**AIM OF THE TASK**
Extract from the faceting notebook below the passage starting at "# **Faceting**" and ending at "y = alt.Y('count()')", copied word for word.
++++ TEXT EXCERPT ++++
In [0]:
import pandas as pd
import altair as alt

In [7]:
alt.data_transformers.enable('default', max_rows=None) 

DataTransformerRegistry.enable('default')

In [8]:
df = pd.read_csv('https://gist.githubusercontent.com/andriy-gazin/f8f74625aeb3602850067fbb47bc1e4f/raw/05e5080840396deb084e90208dc8e76a75a980a3/pitchfork.csv')
df.head()

Unnamed: 0,artist,album,genre,primary,score,date,author,role
0,David Byrne,“…The Best Live Show of All Time” — NME EP,Rock,Rock,5.5,2019-01-11,Andy Beta,Contributor
1,DJ Healer,Lost Lovesongs / Lostsongs Vol. 2,Electronic,Electronic,6.2,2019-01-11,Chal Ravens,Contributor
2,Jorge Velez,Roman Birds,Electronic,Electronic,7.9,2019-01-10,Philip Sherburne,Contributing Editor
3,Chandra,Transportation EPs,Rock,Rock,7.8,2019-01-10,Andy Beta,Contributor
4,The Chainsmokers,Sick Boy,Electronic,Electronic,3.1,2019-01-09,Larry Fitzmaurice,Contributor


# **Faceting**

Split our data based on a certain variable, make charts for every group

In [9]:
alt.Chart(df).mark_line().encode(
    x = alt.X('date:T', timeUnit='year'),
    y = alt.Y('count()')
).properties(width = 150, height = 150).facet('primary', columns = 5).resolve_scale(y = 'shared')

Output hidden; open in https://colab.research.google.com to view.

# **Pay attention to**

- Sorting
- Layout, rows/columns
- Scales - shared / independent

# **Faceting Layouts**

- Rows/columns
- Wrap
- [Geofacet](https://ryanhafen.com/blog/geofacet/)
++++ PROVIDED RECORDS ++++
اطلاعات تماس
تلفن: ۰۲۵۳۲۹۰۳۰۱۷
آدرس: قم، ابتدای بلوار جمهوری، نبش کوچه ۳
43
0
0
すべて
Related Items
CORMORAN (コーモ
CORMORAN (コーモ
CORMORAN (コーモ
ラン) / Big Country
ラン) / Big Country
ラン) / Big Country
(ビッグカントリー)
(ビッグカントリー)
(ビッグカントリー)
++++
++++ PROVIDED RECORDS ++++
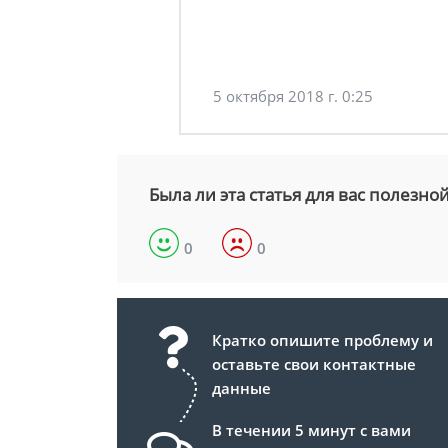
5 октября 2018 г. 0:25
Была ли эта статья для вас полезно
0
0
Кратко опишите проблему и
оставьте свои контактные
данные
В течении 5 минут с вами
++++
**SOLUTION FOR THIS EXERCISE**
# **Faceting**

Split our data based on a certain variable, make charts for every group

In [9]:
alt.Chart(df).mark_line().encode(
    x = alt.X('date:T', timeUnit='year'),
    y = alt.Y('count()')